Le tante iniziative open data della pubblica amministrazione stanno creando il terreno fertile per aziende che vogliano costruirci un business. Anche in Italia, sebbene con grande ritardo rispetto ai Paesi anglosassoni. E sebbene i dati pubblicati dalla Pa siano pochi.
«Siamo una startup nata tre mesi fa.
Cinque persone che hanno investito finora i soldi» dice Michele Barbera, fondatore di Spaziodati. Fanno due attività, per business: «Arricchiamo i database di soggetti privati tramite i dati open e costruiamo data market, che sono diffusi nel mondo anglosassone ma assenti da noi», aggiunge. I data market aggregano fonti open data e creano collegamenti con tecnologie semantiche. Il risultato ha così più valore della somma delle parti. L'accesso ai data market può essere venduto a sviluppatori, come base per fare applicazioni, per esempio su cellulare. «Abbiamo come clienti una grande azienda e una Pa, sono progetti sperimentali. Stiamo negoziando un'incubazione a Trento e trattando con fondi venture capital», continua Barbera.
Dietro Openpolis c'è un modello misto, profit e non profit: Depp Srl e l'associazione Openpolis, per promuovere la trasparenza e la partecipazione democratica.

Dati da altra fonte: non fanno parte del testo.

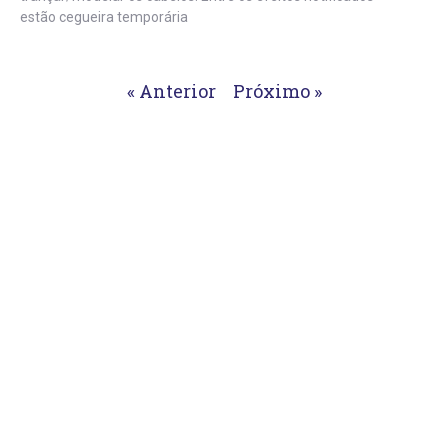
estão cegueira temporária
« Anterior
Próximo »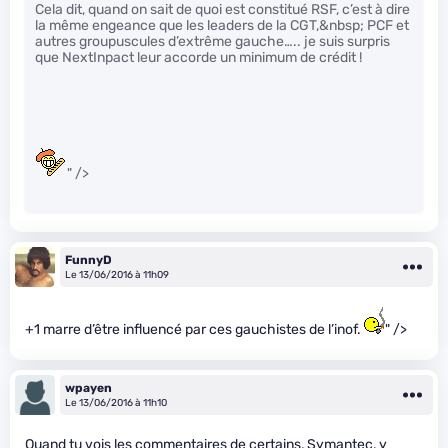
Cela dit, quand on sait de quoi est constitué RSF, c’est à dire
la même engeance que les leaders de la CGT,&nbsp; PCF et
autres groupuscules d’extrême gauche….. je suis surpris
que NextInpact leur accorde un minimum de crédit !
" />
FunnyD
Le 13/06/2016 à 11h09
+1 marre d’être influencé par ces gauchistes de l’inof.
" />
wpayen
Le 13/06/2016 à 11h10
Quand tu vois les commentaires de certains, Symantec, y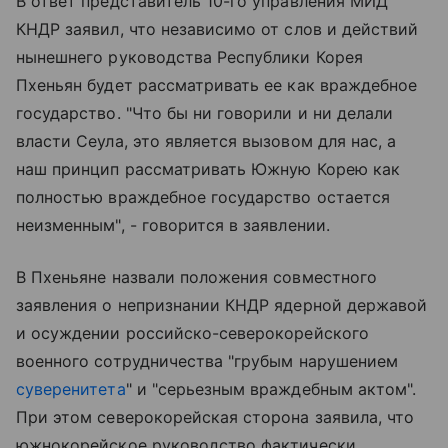
В ответ представитель 10-го управления МИД
КНДР заявил, что независимо от слов и действий
нынешнего руководства Республики Корея
Пхеньян будет рассматривать ее как враждебное
государство. "Что бы ни говорили и ни делали
власти Сеула, это является вызовом для нас, а
наш принцип рассматривать Южную Корею как
полностью враждебное государство остается
неизменным", - говорится в заявлении.
В Пхеньяне назвали положения совместного
заявления о непризнании КНДР ядерной державой
и осуждении российско-северокорейского
военного сотрудничества "грубым нарушением
суверенитета
" и "серьезным враждебным актом".
При этом северокорейская сторона заявила, что
южнокорейское руководство фактически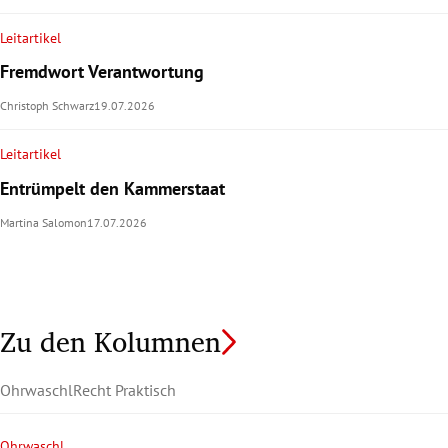
Leitartikel
Fremdwort Verantwortung
Christoph Schwarz
19.07.2026
Leitartikel
Entrümpelt den Kammerstaat
Martina Salomon
17.07.2026
Zu den Kolumnen
Ohrwaschl
Recht Praktisch
Ohrwaschl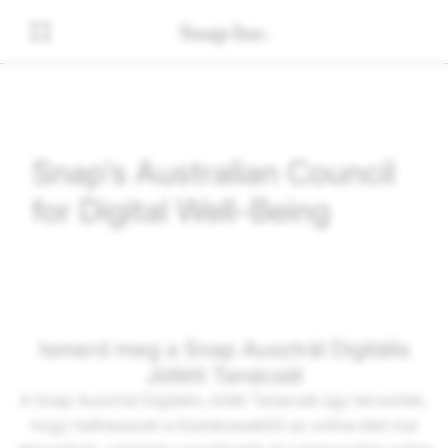
Snap's Australian Council
for Digital Well-Being
Ismerd meg a Snap Ausztrál Digitális
Jólléti Tanácsát
A Snap Ausztrál Digitális Jóléti Tanácsát úgy tervezték,
hogy hallhassunk a tizenévesektől az online élet mai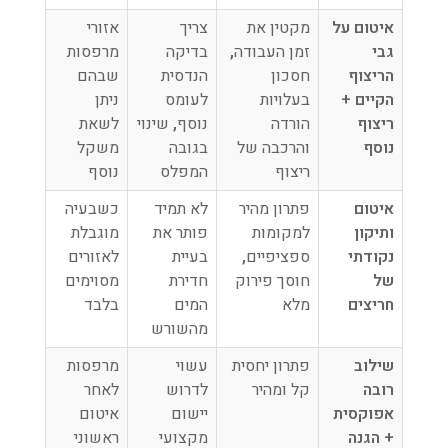
איטום על
מקטין את
צריך
אזורי
גבי
זמן העבודה
,
בדיקה
מרפסות
הריצוף
חסכון
הנדסית
שבהם
הקיים +
בעלויות
לעומס
ניתן
ריצוף
הורדה
נוסף
,
שינוי
לשאת
נוסף
והרכבה של
בגובה
משקל
ריצוף
המפלס
נוסף
איטום
פתרון מהיר
לא תמיד
כשבעיה
ותיקון
למקומות
פותר את
מוגבלת
נקודתי
ספציפיים
,
בעיית
לאזורים
של
חוסך פירוק
חדירת
מסוימים
חריצים
מלא
המים
בלבד
מהשורש
שילוב
פתרון יחסית
עשוי
מרפסות
רובה
קל ומהיר
לדרוש
לאחר
אפוקסית
יישום
איטום
+ הגנה
מקצועי
ראשוני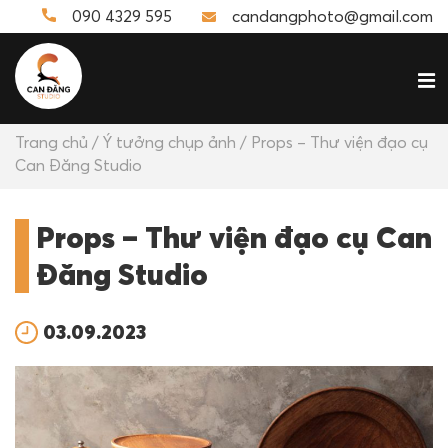
090 4329 595
candangphoto@gmail.com
Trang chủ
/
Ý tưởng chụp ảnh
/ Props – Thư viện đạo cụ
Can Đăng Studio
Props – Thư viện đạo cụ Can
Đăng Studio
03.09.2023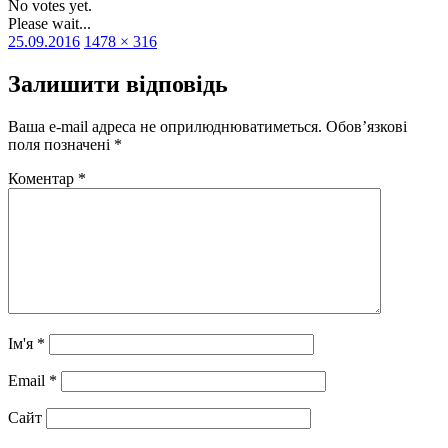
No votes yet.
Please wait...
Оприлюднено
Повний
25.09.2016
1478 × 316
розмір
Залишити відповідь
Ваша e-mail адреса не оприлюднюватиметься.
Обов’язкові
поля позначені
*
Коментар
*
Ім'я
*
Email
*
Сайт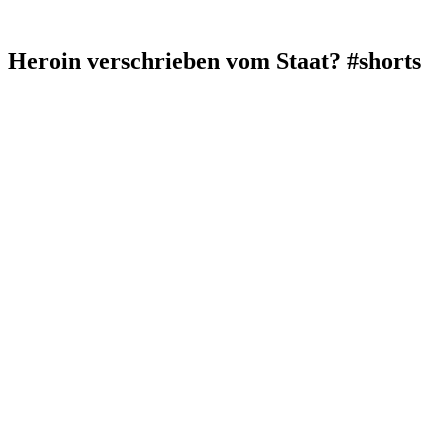
Heroin verschrieben vom Staat? #shorts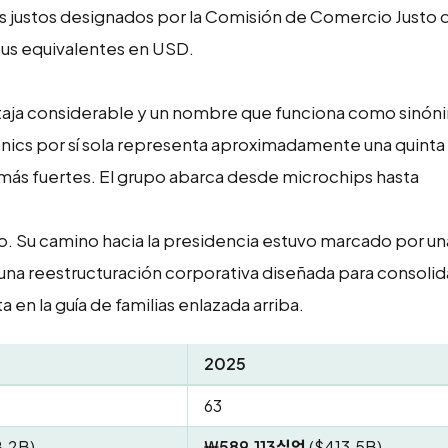
les justos designados por la Comisión de Comercio Justo 
sus equivalentes en USD.
aja considerable y un nombre que funciona como sinóni
cs por sí sola representa aproximadamente una quinta 
 más fuertes. El grupo abarca desde microchips hasta
po. Su camino hacia la presidencia estuvo marcado por un
una reestructuración corporativa diseñada para consolida
a en la guía de familias enlazada arriba.
2025
63
.2B)
₩589,113십억
($413.5B)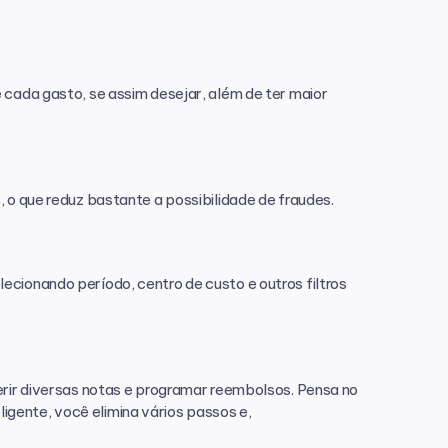
 cada gasto, se assim desejar, além de ter maior 
, o que reduz bastante a possibilidade de fraudes.
cionando período, centro de custo e outros filtros 
erir diversas notas e programar reembolsos. Pensa no 
gente, você elimina vários passos e, 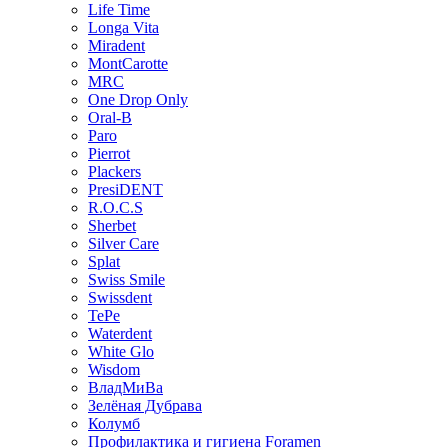
Life Time
Longa Vita
Miradent
MontCarotte
MRC
One Drop Only
Oral-B
Paro
Pierrot
Plackers
PresiDENT
R.O.C.S
Sherbet
Silver Care
Splat
Swiss Smile
Swissdent
TePe
Waterdent
White Glo
Wisdom
ВладМиВа
Зелёная Дубрава
Колумб
Профилактика и гигиена Foramen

Raccoglie dati sui lavori del parlamento e le dichiarazioni dei politici (monitoraggio in tempo reale). Si sostiene attraverso le donazioni all'associazione e, con Depp Srl, con l'offerta elaborata dei dati a istituzioni e media. Voglioilruolo (Mitecube) vende abbonamenti (10 euro l'anno) ai docenti precari: organizza le informazioni per trovare una cattedra, raccoglie e analizza 20mila graduatorie pubblicate su una gran varietà di siti. Circa il 70% dei servizi è però gratuito e il sito guadagna anche dalla pubblicità. A dicembre 2011 i ricavi hanno superato di poco le spese, per la prima volta (intorno agli 80mila euro).
La pubblicazione di open data da parte della Pa è solo il primo passo per aziende che poi aggiungano fruibilità e intelligenza a quei dati. «Un'interfaccia che organizzi meglio i dati, per esempio. Ma il futuro potrebbero essere servizi di business intelligence che utilizzino gli open data per guidare le aziende nella partecipazione a bandi», dice Federico Morando, managing director del centro Nexa per il Politecnico di Torino, prima istituzione accademica a promuovere il fenomeno open data. «Ma in Italia siamo agli inizi. Perché ancora i dati pubblicati dalle Pa sono troppo pochi per farci un buon business», continua.
Eppure gli ultimi due mesi sono stati un grande fiorire di siti con open data, sulla scorta di pionieri come la Regione Piemonte, il Comune di Firenze e la Provincia di Trento, che comunque hanno cominciato a fine 2011. Da marzo è online l'open data della Regione Lombardia, con 21 dataset (a regime, 138). Questa settimana il Ministero dell'istruzione, dell'università e della ricerca si è accordato con gli Esteri per mettere in comune le banche dati e aprirle ad aziende, istituzioni, università. Già il Miur ha obbligato le scuole a pubblicare i loro dati. «Ci sono tante iniziative, ma anche i pionieri hanno pubblicato solo una briciola dei dati che possiedono», conferma Ernesto Belisario, avvocato esperto di Pa online e autore di una mappa delle leggi regionali sull'open data (a oggi tante quelle proposte, ma solo la Regione Piemonte ne ha varata una).
Altrove invece sono già affermate le aziende specializzate nell'open data, come l'islandese Datamarket, le americane Factual e Infochimps. Ci crede anche Vodafone : offre alle Pa applicazioni basate su dati open come musei, qualità dell'aria, eventi. «Le potenzialità sono molto interessanti», dice Morando. Ora spetta alle Pa accelerare il percorso. Le idee di impresa sono già pronte.